I got a few plants as bulbs from the LFS; the aponogetons have entered a boom-and-bust cycle where they grow wonderfully for a couple weeks, put out some nice leaves, then all die off at once. I wonder if they’re not dying because they’re collectively using up all the CO[sup]2[/sup], then coming back as more CO[sup]2[/sup] becomes available. As they grow back, I’m going to prune off leaves more aggressively to try to keep them from all dieing off at once. The bulbs also included a couple water onions, which grew right to the top of the tank in the first two weeks, then stopped growing entirely. They’re still there, green and healthy-looking, but not growing, which is just fine, really.

Anyway…

If the betta’s still doing well in another two weeks or so, I intend to get a few more fish. I’m rethinking neon tetras just because they seem more likely to just sit in a school, and I’d like to get some more movement in the tank. I saw female bettas at the store, and they seem attractive enough, but I’m quite unclear if they’ll fight with a male. Advice on the internet seems to vary wildly. I’m worried, though, that because it’s a relatively small tank they won’t have as much room to avoid one another, and so I might have bad results. I love the looks of tiger barbs, but again, the advice on the internet seems to be that they’re fin nippers, and that they’ll harass my betta. I see swordtails and platies that look nice enough, too.
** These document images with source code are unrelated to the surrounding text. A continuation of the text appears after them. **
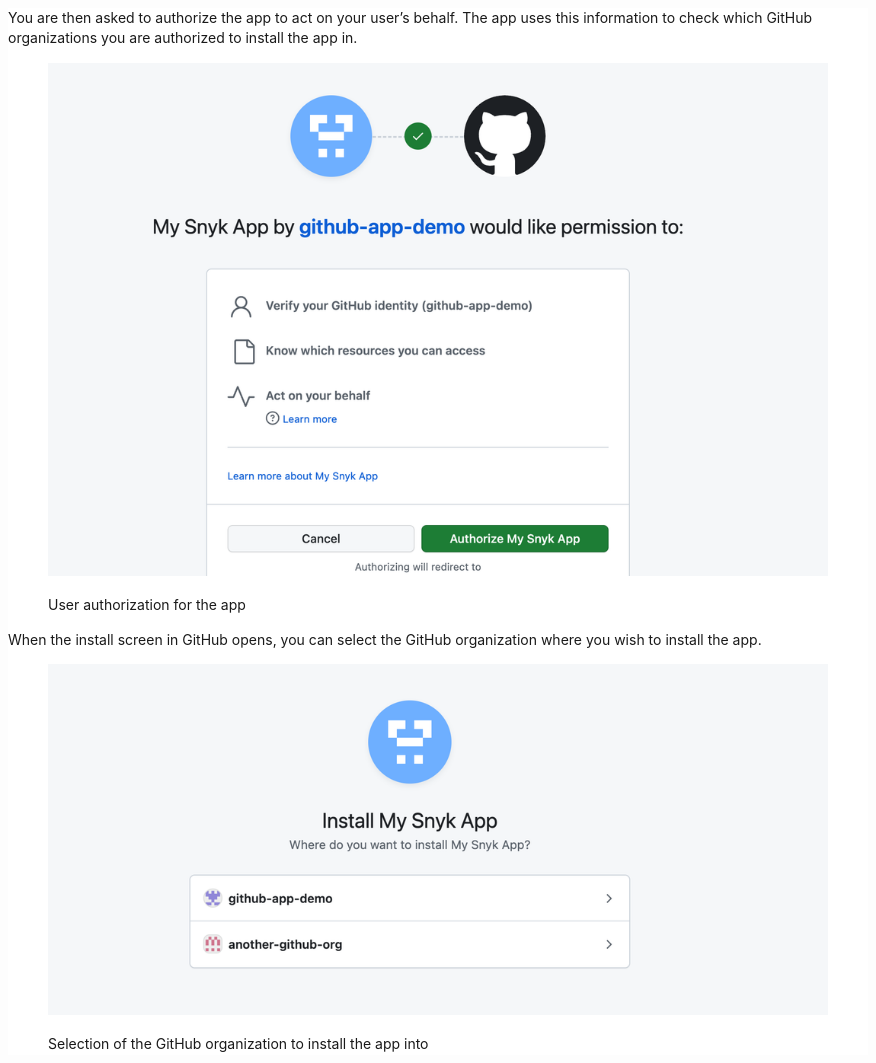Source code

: 
You are then asked to authorize the app to act on your user’s behalf. The app uses this information to check which GitHub organizations you are authorized to install the app in.

<figure><img src="../../.gitbook/assets/image (599).png" alt=""><figcaption><p>User authorization for the app</p></figcaption></figure>

When the install screen in GitHub opens, you can select the GitHub organization where you wish to install the app.

<figure><img src="../../.gitbook/assets/image (602).png" alt=""><figcaption><p>Selection of the GitHub organization to install the app into</p></figcaption></figure>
I’ve also seen cherry and ghost shrimp discussed, and I like the idea of getting a few if they’ll help keep algae off of my plants, gravel, and rocks. Again, I’m unclear if bettas will eat them. I’ve seen snails, especially Malaysian Trumpet Snails discussed for this purpose, but I don’t like the idea that they’ll become an infestation. Any thoughts?
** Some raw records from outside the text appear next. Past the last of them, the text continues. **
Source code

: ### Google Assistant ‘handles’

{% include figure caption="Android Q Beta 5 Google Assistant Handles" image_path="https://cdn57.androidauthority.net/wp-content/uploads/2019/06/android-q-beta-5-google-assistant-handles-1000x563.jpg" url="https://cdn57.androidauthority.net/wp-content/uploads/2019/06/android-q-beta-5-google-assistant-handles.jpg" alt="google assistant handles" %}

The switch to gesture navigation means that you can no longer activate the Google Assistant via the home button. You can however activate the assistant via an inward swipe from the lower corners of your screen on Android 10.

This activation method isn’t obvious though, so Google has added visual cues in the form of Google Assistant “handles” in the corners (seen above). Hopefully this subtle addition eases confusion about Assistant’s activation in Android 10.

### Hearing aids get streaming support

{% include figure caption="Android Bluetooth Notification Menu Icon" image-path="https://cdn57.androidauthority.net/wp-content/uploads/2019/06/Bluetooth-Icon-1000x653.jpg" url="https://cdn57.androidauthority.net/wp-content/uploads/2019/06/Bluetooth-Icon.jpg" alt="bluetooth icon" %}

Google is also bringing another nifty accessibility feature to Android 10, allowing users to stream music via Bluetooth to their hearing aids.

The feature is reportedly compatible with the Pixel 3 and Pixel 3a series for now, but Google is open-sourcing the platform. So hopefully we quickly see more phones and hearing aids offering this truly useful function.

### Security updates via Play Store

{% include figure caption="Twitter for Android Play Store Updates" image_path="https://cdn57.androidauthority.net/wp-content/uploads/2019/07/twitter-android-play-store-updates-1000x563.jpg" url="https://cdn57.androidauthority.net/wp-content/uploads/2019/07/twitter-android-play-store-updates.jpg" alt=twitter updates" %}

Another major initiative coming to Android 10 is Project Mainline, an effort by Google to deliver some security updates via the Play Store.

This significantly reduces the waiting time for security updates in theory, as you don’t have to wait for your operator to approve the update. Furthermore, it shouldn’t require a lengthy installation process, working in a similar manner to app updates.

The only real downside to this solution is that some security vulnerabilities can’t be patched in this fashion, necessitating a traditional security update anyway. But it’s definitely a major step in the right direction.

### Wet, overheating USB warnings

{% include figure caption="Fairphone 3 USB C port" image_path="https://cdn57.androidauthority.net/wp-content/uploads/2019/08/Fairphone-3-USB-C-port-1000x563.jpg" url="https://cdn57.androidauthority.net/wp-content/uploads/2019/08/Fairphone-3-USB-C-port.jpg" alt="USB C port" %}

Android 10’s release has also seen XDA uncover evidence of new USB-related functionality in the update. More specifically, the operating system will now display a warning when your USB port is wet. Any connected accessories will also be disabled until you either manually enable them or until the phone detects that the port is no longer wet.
We have a male beta and two females in a heavily planted community tank. He divides his attentions between the two and all seems well.

I wouldn’t trust Cherry shrimp with betas. They may very well decide that the shrimp are lunch. They will certainly eat the young ones.
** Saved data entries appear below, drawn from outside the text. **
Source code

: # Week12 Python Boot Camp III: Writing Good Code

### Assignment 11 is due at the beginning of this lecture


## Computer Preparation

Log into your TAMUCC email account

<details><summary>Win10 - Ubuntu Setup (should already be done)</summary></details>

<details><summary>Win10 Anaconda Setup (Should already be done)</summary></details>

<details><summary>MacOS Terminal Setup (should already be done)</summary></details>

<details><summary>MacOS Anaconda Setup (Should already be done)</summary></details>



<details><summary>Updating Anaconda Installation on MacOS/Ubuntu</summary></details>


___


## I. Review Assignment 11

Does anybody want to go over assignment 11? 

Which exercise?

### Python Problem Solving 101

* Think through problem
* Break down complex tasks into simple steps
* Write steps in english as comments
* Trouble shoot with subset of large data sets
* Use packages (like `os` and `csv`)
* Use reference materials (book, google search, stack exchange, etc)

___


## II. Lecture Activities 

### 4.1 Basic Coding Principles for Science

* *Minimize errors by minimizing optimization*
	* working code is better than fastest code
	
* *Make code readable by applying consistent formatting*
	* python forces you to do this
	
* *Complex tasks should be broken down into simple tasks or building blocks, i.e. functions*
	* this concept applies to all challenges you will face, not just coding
That’s your 20 gallon tank?

Yes, a 20 gallon high with three betas, six black neons, six corys and a couple of bloodfins.

And lots and lots of plants. :slight_smile:

Scarlet badis would be a good choice, and or cherry red shrimp.

I wouldn’t expect neons to just sit in a school- unless you have a reasonable group (at least 6), they barely school at all, and they’re pretty much always moving, even when they do group together.
I’d check you don’t have a problem with crap neons in your area though- around here a really depressing number have disease problems- probably due to serious over-breeding, with no quality checks.

I’d be a bit careful adding a female betta in such a small tank- I used to have a psycho one, she literally harrassed half the other fish to death, including my male one! It’s normally the males that harrass the females, but I guess she’d never read the right books. Took me ages to work out which fish was the problem, which is why I didn’t stop it.

Assuming yours aren’t weird, I’d add one only if there’s plenty of hiding places (floating plants are good for this, they don’t seem to like hiding close to the substrate)- normally females wouldn’t approach males at all unless they were ready to breed, and males will try and chase them away if they come too close at other times. If they can’t get out of sight, that’s when you can expect trouble.

They also might well try and breed if you have a pair, and it sounds like you haven’t got space to rear the babies; personally I hate watching them put all that work into it, and finally hatch the eggs, only to watch the babies all get picked off (often by the parents). It seems less stressful to both me and them to just not give them a chance to breed in the first place.

It’s interesting that you note that bettas seem to prefer hiding near the top of tanks; mine spent a lot of time behind the filter before he got more comfortable. I’ll leave off on the female, though; it does sound like I haven’t got enough room.

How on earth would I figure out if there’s a neon tetra problem in my area?